Improving Malicious Document Detection in Gmail with Deep Learning




Gmail protects your incoming mail against spam, phishing attempts, and malware. Our existing machine learning models are highly effective at doing this, and in conjunction with our other protections, they help block more than 99.9% of threats from reaching Gmail inboxes.

One of our key protections is our malware scanner that processes more than 300 billion attachments each week to block harmful content. 63% percent of the malicious documents we block differ from day to day. To stay ahead of this constantly evolving threat, we recently added a new generation of document scanners that rely on deep learning to improve our detection capabilities. We’re sharing the details of this technology and its early success this week at RSA 2020.

Since the new scanner launched at the end of 2019, we have increased our daily detection coverage of Office documents that contain malicious scripts by 10%. Our technology is especially helpful at detecting adversarial, bursty attacks. In these cases, our new scanner has improved our detection rate by 150%. Under the hood, our new scanner uses a distinct TensorFlow deep-learning model trained with TFX (TensorFlow Extended) and a custom document analyzer for each file type. The document analyzers are responsible for parsing the document, identifying common attack patterns, extracting macros, deobfuscating content, and performing feature extraction.


Strengthening our document detection capabilities is one of our key focus areas, as malicious documents represent 58% of the malware targeting Gmail users.
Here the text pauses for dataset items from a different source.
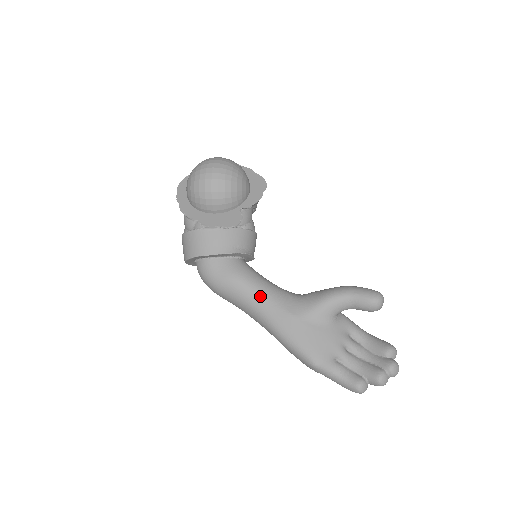
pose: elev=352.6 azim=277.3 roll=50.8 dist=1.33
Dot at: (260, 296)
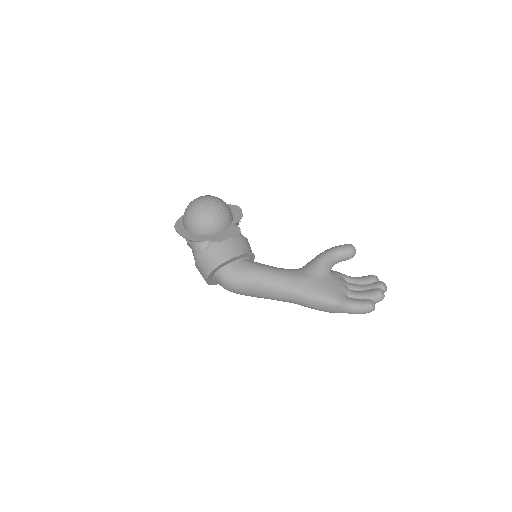
Dot at: (277, 275)
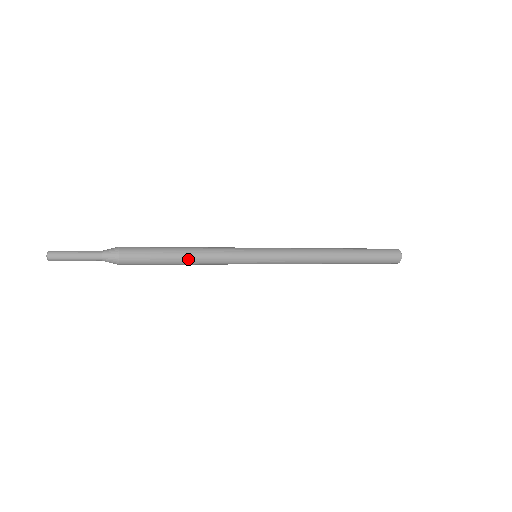
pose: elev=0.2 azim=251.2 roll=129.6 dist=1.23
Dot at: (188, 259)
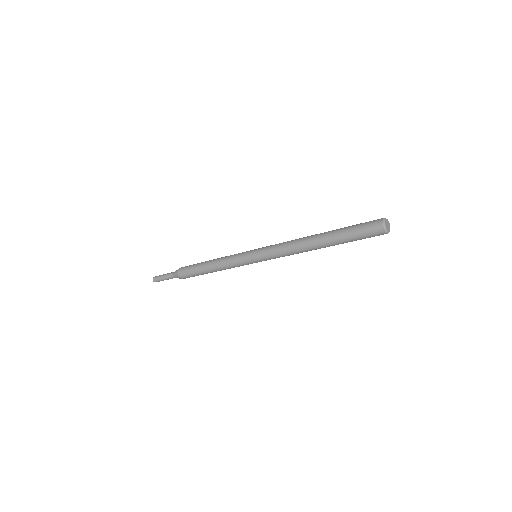
Dot at: (210, 265)
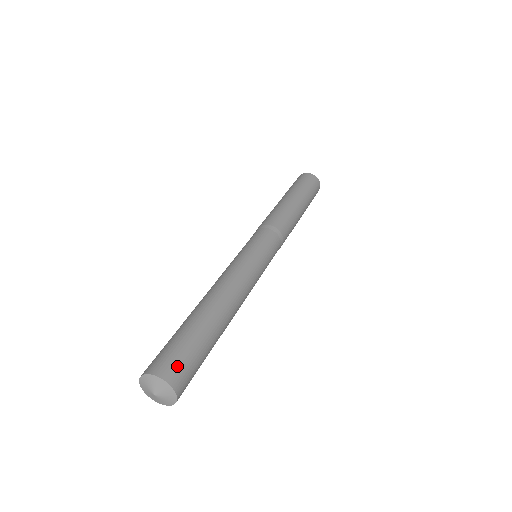
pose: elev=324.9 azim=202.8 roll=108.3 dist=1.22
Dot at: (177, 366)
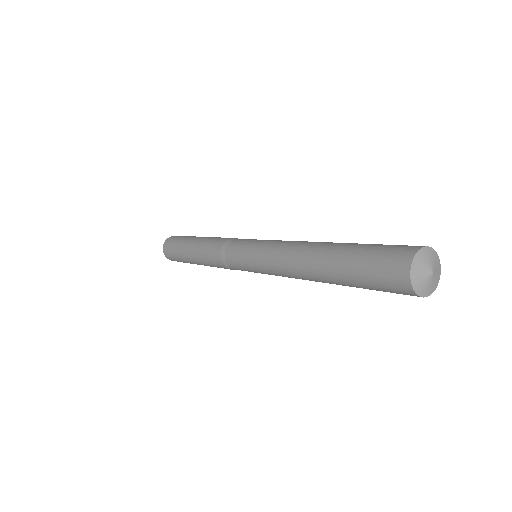
Dot at: occluded
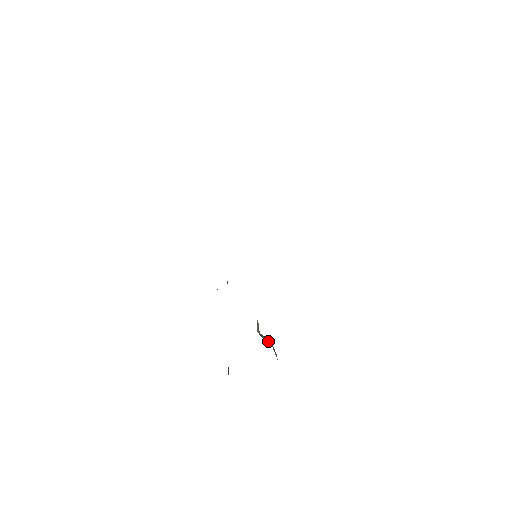
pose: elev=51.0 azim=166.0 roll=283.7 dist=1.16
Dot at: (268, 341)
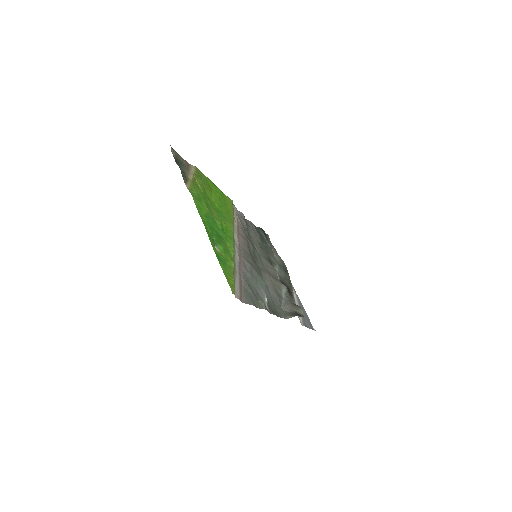
Dot at: (290, 310)
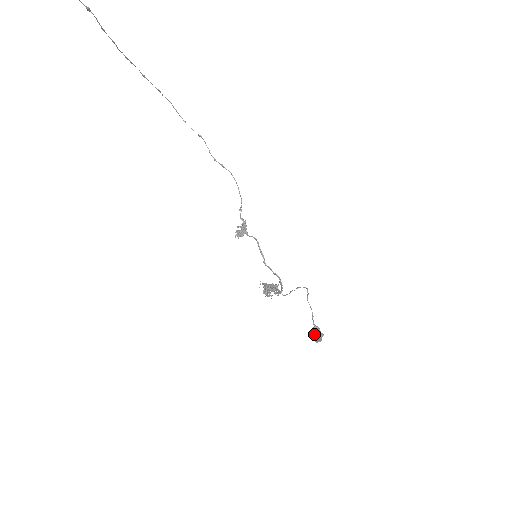
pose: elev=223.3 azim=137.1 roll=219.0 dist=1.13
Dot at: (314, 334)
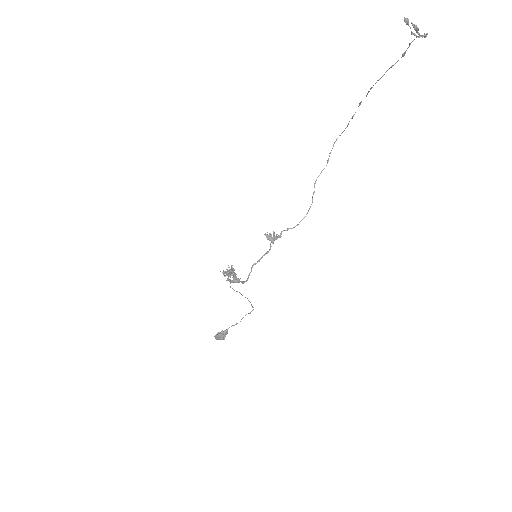
Dot at: (221, 333)
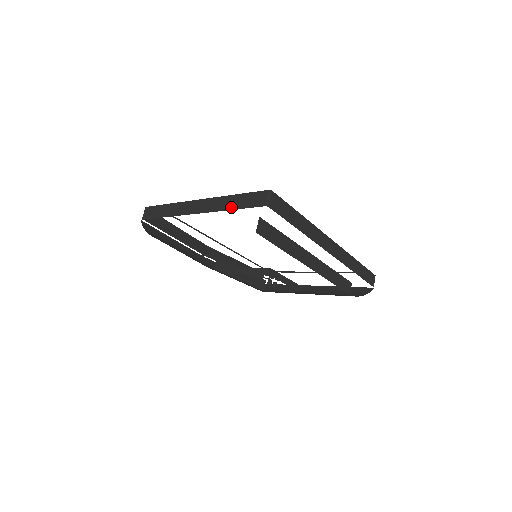
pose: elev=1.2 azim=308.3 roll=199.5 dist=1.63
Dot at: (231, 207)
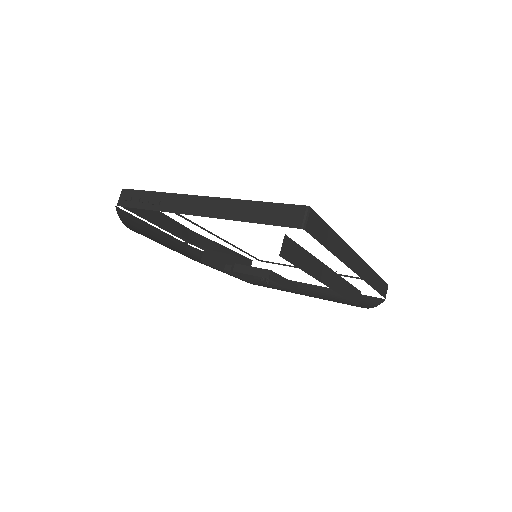
Dot at: (249, 218)
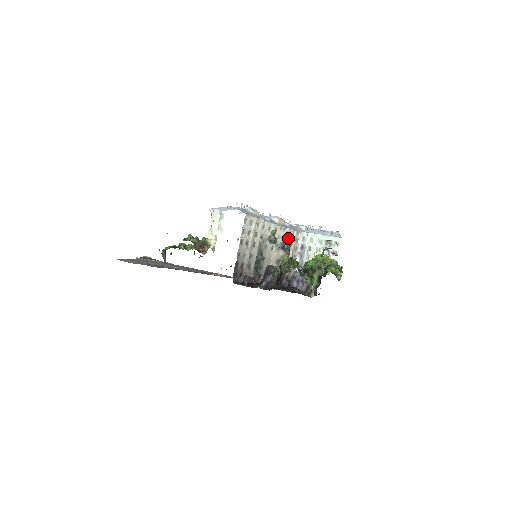
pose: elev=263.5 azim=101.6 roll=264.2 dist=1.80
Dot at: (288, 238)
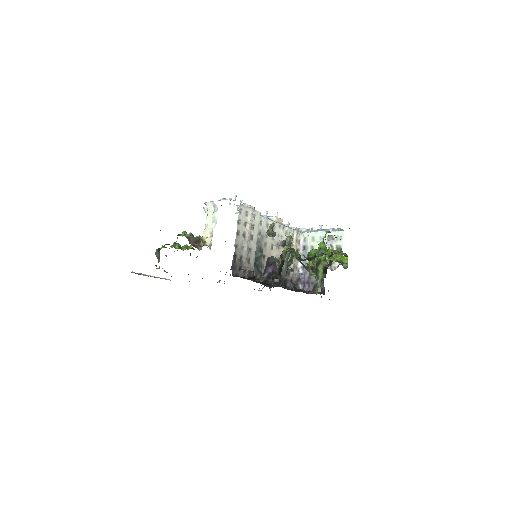
Dot at: occluded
We are still actively developing this technology, and right now, we only use it to scan Office documents.

Our new scanner runs in parallel with existing detection capabilities, all of which contribute to the final verdict of our decision engine to block a malicious document. Combining different scanners is one of the cornerstones of our defense-in-depth approach to help protect users and ensure our detection system is resilient to adversarial attacks.

We will continue to actively expand the use of artificial intelligence to protect our users’ inboxes, and to stay ahead of attacks.